== Data shown ==

---+---

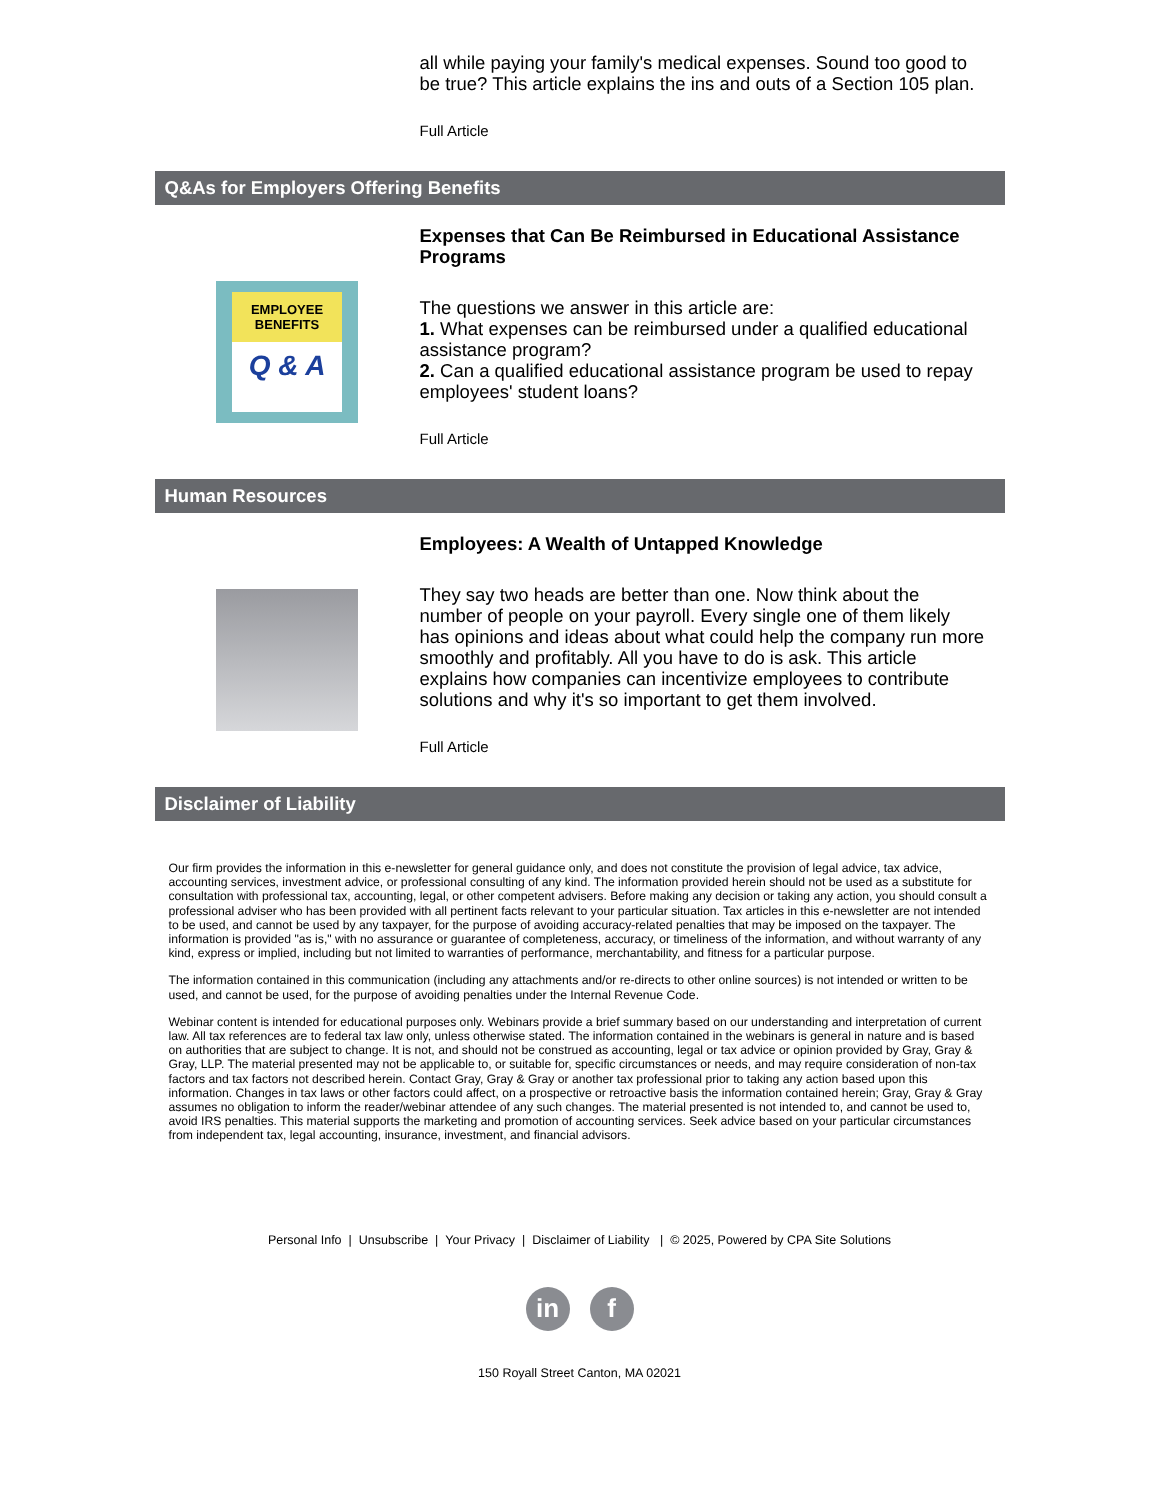all while paying your family's medical expenses. Sound too good to be true? This article explains the ins and outs of a Section 105 plan.
Full Article
Q&As for Employers Offering Benefits
EMPLOYEE BENEFITS
Q & A
Expenses that Can Be Reimbursed in Educational Assistance Programs
The questions we answer in this article are:
1. What expenses can be reimbursed under a qualified educational assistance program?
2. Can a qualified educational assistance program be used to repay employees' student loans?
Full Article
Human Resources
Employees: A Wealth of Untapped Knowledge
They say two heads are better than one. Now think about the number of people on your payroll. Every single one of them likely has opinions and ideas about what could help the company run more smoothly and profitably. All you have to do is ask. This article explains how companies can incentivize employees to contribute solutions and why it's so important to get them involved.
Full Article
Disclaimer of Liability
Our firm provides the information in this e-newsletter for general guidance only, and does not constitute the provision of legal advice, tax advice, accounting services, investment advice, or professional consulting of any kind. The information provided herein should not be used as a substitute for consultation with professional tax, accounting, legal, or other competent advisers. Before making any decision or taking any action, you should consult a professional adviser who has been provided with all pertinent facts relevant to your particular situation. Tax articles in this e-newsletter are not intended to be used, and cannot be used by any taxpayer, for the purpose of avoiding accuracy-related penalties that may be imposed on the taxpayer. The information is provided "as is," with no assurance or guarantee of completeness, accuracy, or timeliness of the information, and without warranty of any kind, express or implied, including but not limited to warranties of performance, merchantability, and fitness for a particular purpose.
The information contained in this communication (including any attachments and/or re-directs to other online sources) is not intended or written to be used, and cannot be used, for the purpose of avoiding penalties under the Internal Revenue Code.
Webinar content is intended for educational purposes only. Webinars provide a brief summary based on our understanding and interpretation of current law. All tax references are to federal tax law only, unless otherwise stated. The information contained in the webinars is general in nature and is based on authorities that are subject to change. It is not, and should not be construed as accounting, legal or tax advice or opinion provided by Gray, Gray & Gray, LLP. The material presented may not be applicable to, or suitable for, specific circumstances or needs, and may require consideration of non-tax factors and tax factors not described herein. Contact Gray, Gray & Gray or another tax professional prior to taking any action based upon this information. Changes in tax laws or other factors could affect, on a prospective or retroactive basis the information contained herein; Gray, Gray & Gray assumes no obligation to inform the reader/webinar attendee of any such changes. The material presented is not intended to, and cannot be used to, avoid IRS penalties. This material supports the marketing and promotion of accounting services. Seek advice based on your particular circumstances from independent tax, legal accounting, insurance, investment, and financial advisors.
Personal Info | Unsubscribe | Your Privacy | Disclaimer of Liability | © 2025, Powered by CPA Site Solutions
in f
150 Royall Street Canton, MA 02021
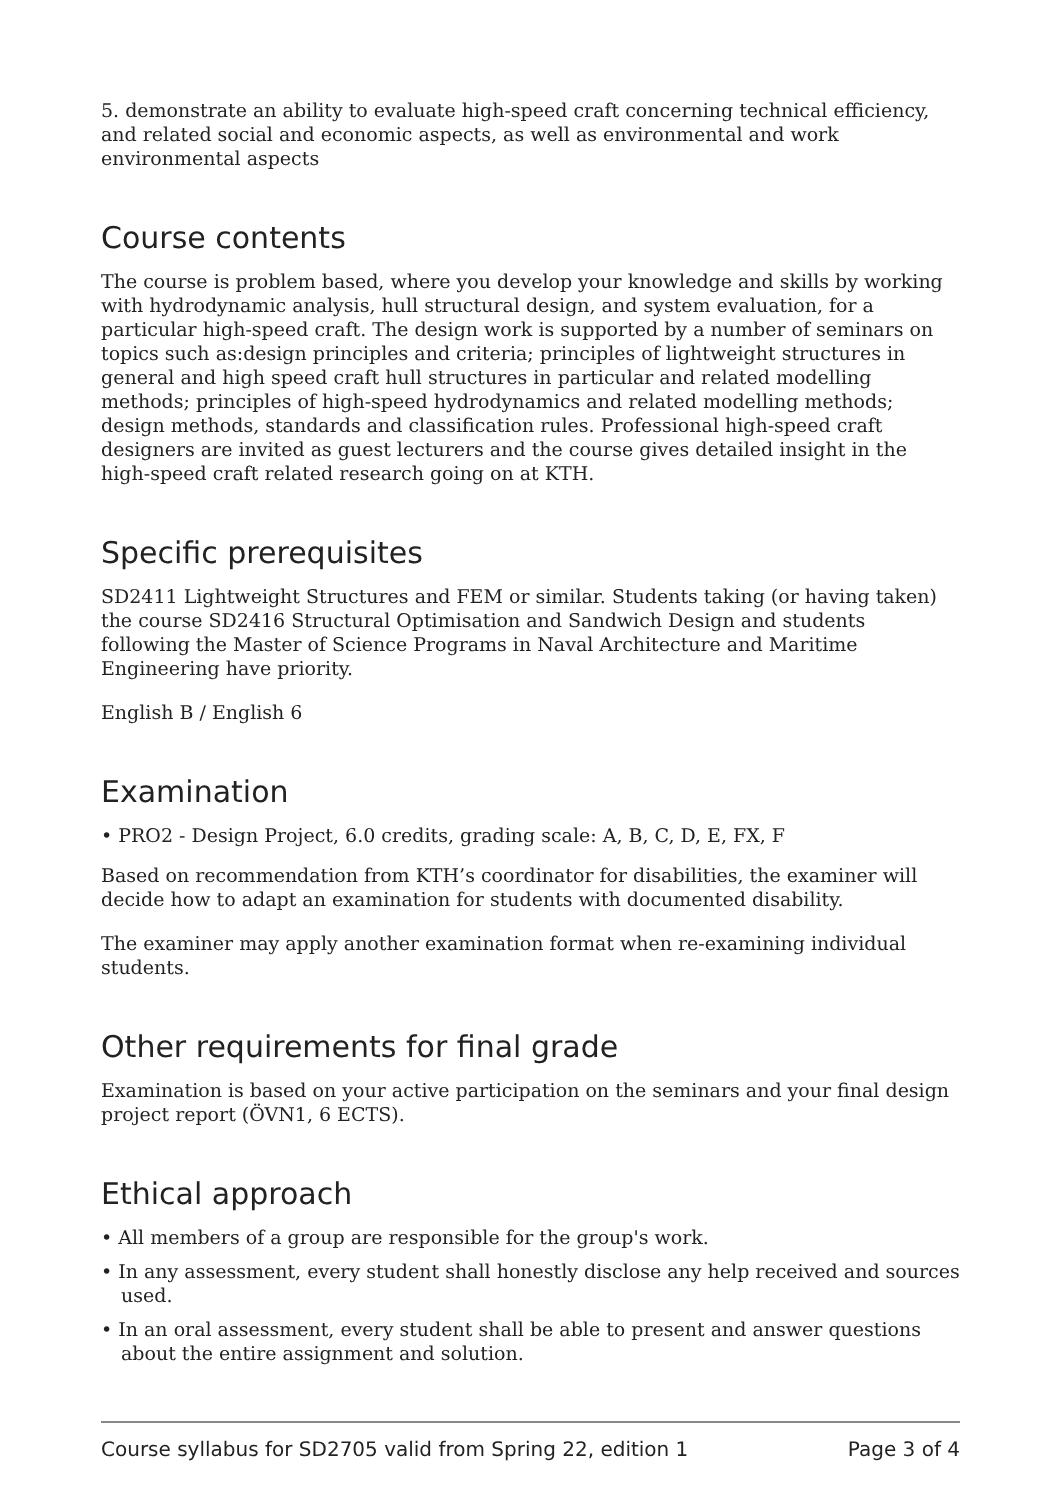5. demonstrate an ability to evaluate high-speed craft concerning technical efficiency, and related social and economic aspects, as well as environmental and work environmental aspects
Course contents
The course is problem based, where you develop your knowledge and skills by working with hydrodynamic analysis, hull structural design, and system evaluation, for a particular high-speed craft. The design work is supported by a number of seminars on topics such as:design principles and criteria; principles of lightweight structures in general and high speed craft hull structures in particular and related modelling methods; principles of high-speed hydrodynamics and related modelling methods; design methods, standards and classification rules. Professional high-speed craft designers are invited as guest lecturers and the course gives detailed insight in the high-speed craft related research going on at KTH.
Specific prerequisites
SD2411 Lightweight Structures and FEM or similar. Students taking (or having taken) the course SD2416 Structural Optimisation and Sandwich Design and students following the Master of Science Programs in Naval Architecture and Maritime Engineering have priority.
English B / English 6
Examination
• PRO2 - Design Project, 6.0 credits, grading scale: A, B, C, D, E, FX, F
Based on recommendation from KTH’s coordinator for disabilities, the examiner will decide how to adapt an examination for students with documented disability.
The examiner may apply another examination format when re-examining individual students.
Other requirements for final grade
Examination is based on your active participation on the seminars and your final design project report (ÖVN1, 6 ECTS).
Ethical approach
• All members of a group are responsible for the group's work.
• In any assessment, every student shall honestly disclose any help received and sources used.
• In an oral assessment, every student shall be able to present and answer questions about the entire assignment and solution.
Course syllabus for SD2705 valid from Spring 22, edition 1 Page 3 of 4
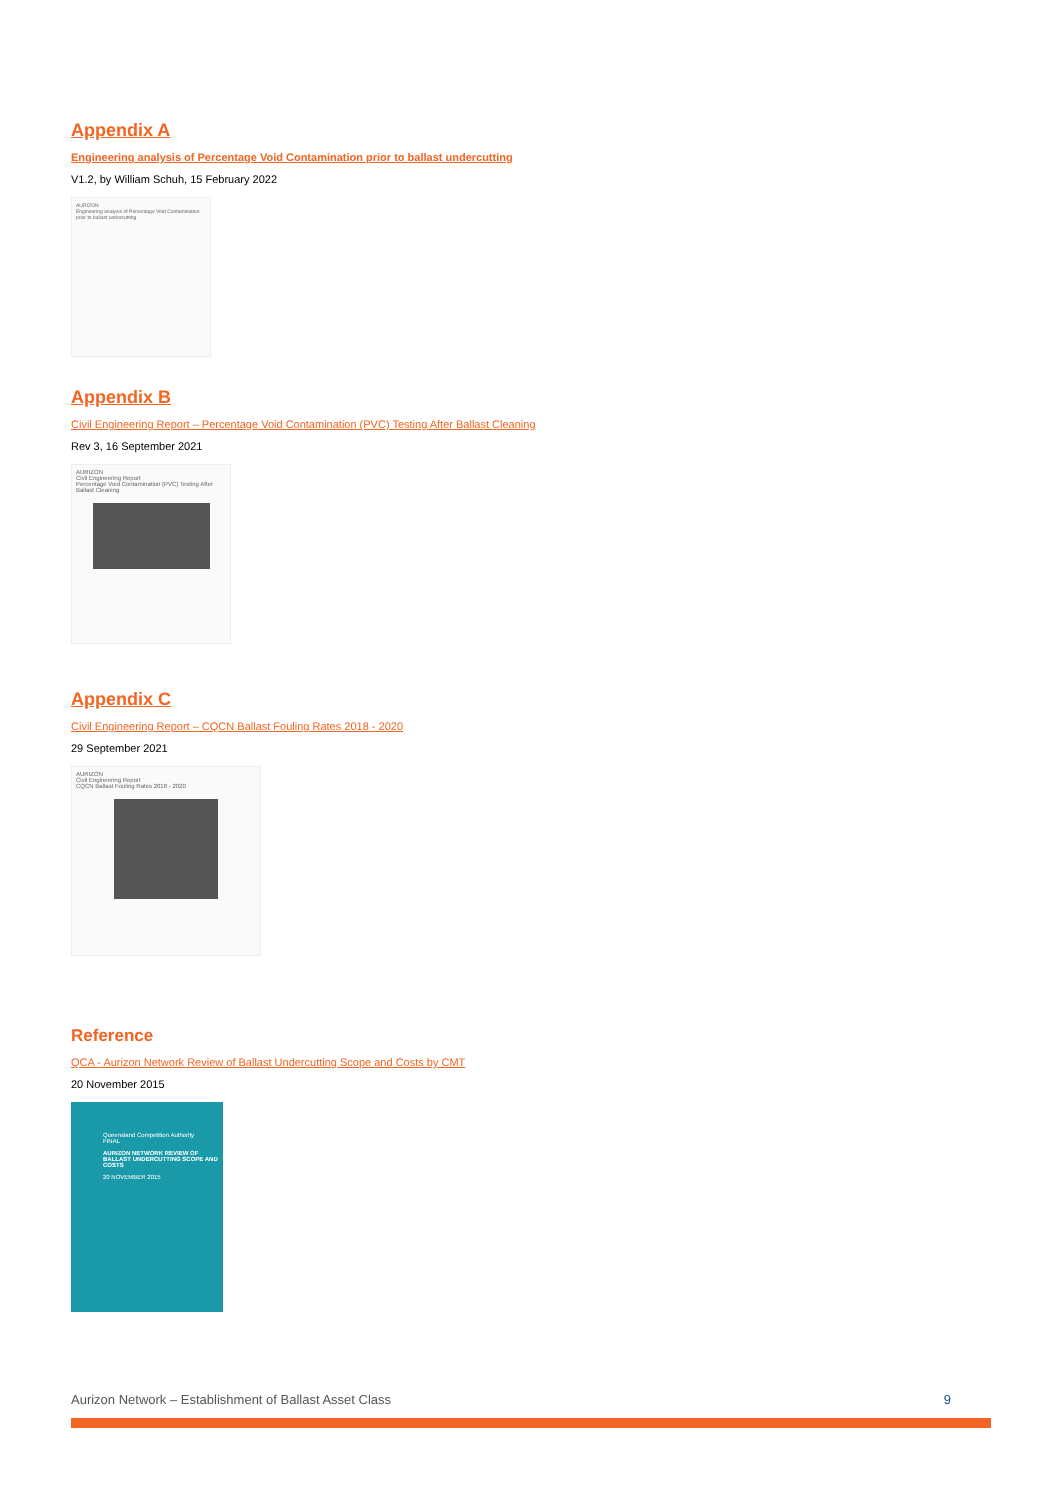Appendix A
Engineering analysis of Percentage Void Contamination prior to ballast undercutting
V1.2, by William Schuh, 15 February 2022
AURIZON
Engineering analysis of Percentage Void Contamination prior to ballast undercutting
Appendix B
Civil Engineering Report – Percentage Void Contamination (PVC) Testing After Ballast Cleaning
Rev 3, 16 September 2021
AURIZON
Civil Engineering Report
Percentage Void Contamination (PVC) Testing After Ballast Cleaning
Appendix C
Civil Engineering Report – CQCN Ballast Fouling Rates 2018 - 2020
29 September 2021
AURIZON
Civil Engineering Report
CQCN Ballast Fouling Rates 2018 - 2020
Reference
QCA - Aurizon Network Review of Ballast Undercutting Scope and Costs by CMT
20 November 2015
Queensland Competition Authority
FINAL
AURIZON NETWORK REVIEW OF BALLAST UNDERCUTTING SCOPE AND COSTS
20 NOVEMBER 2015
Aurizon Network – Establishment of Ballast Asset Class 9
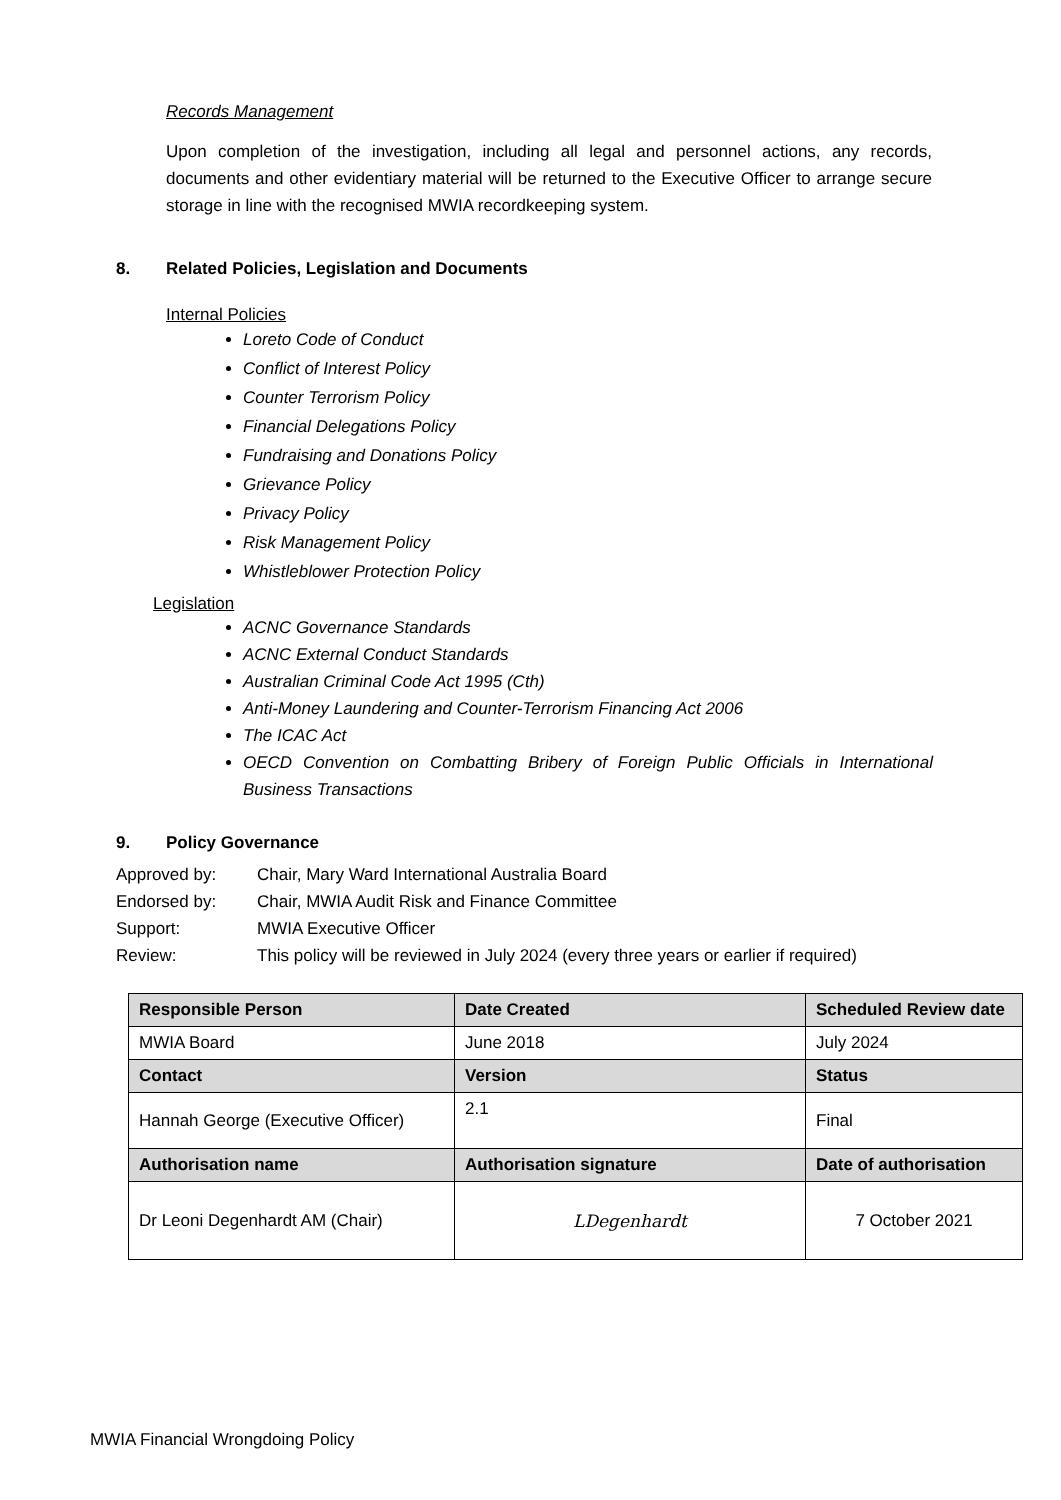Records Management
Upon completion of the investigation, including all legal and personnel actions, any records, documents and other evidentiary material will be returned to the Executive Officer to arrange secure storage in line with the recognised MWIA recordkeeping system.
8. Related Policies, Legislation and Documents
Internal Policies
Loreto Code of Conduct
Conflict of Interest Policy
Counter Terrorism Policy
Financial Delegations Policy
Fundraising and Donations Policy
Grievance Policy
Privacy Policy
Risk Management Policy
Whistleblower Protection Policy
Legislation
ACNC Governance Standards
ACNC External Conduct Standards
Australian Criminal Code Act 1995 (Cth)
Anti-Money Laundering and Counter-Terrorism Financing Act 2006
The ICAC Act
OECD Convention on Combatting Bribery of Foreign Public Officials in International Business Transactions
9. Policy Governance
Approved by: Chair, Mary Ward International Australia Board
Endorsed by: Chair, MWIA Audit Risk and Finance Committee
Support: MWIA Executive Officer
Review: This policy will be reviewed in July 2024 (every three years or earlier if required)
| Responsible Person | Date Created | Scheduled Review date |
| MWIA Board | June 2018 | July 2024 |
| Contact | Version | Status |
| Hannah George (Executive Officer) | 2.1 | Final |
| Authorisation name | Authorisation signature | Date of authorisation |
| Dr Leoni Degenhardt AM (Chair) | LDegenhardt | 7 October 2021 |
MWIA Financial Wrongdoing Policy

---+---

== Exercise instructions ==
Please copy all lines of the listing in which the string "shall" occurs.

== Answer to this exercise ==
• In any assessment, every student shall honestly disclose any help received and sources used.
• In an oral assessment, every student shall be able to present and answer questions about the entire assignment and solution.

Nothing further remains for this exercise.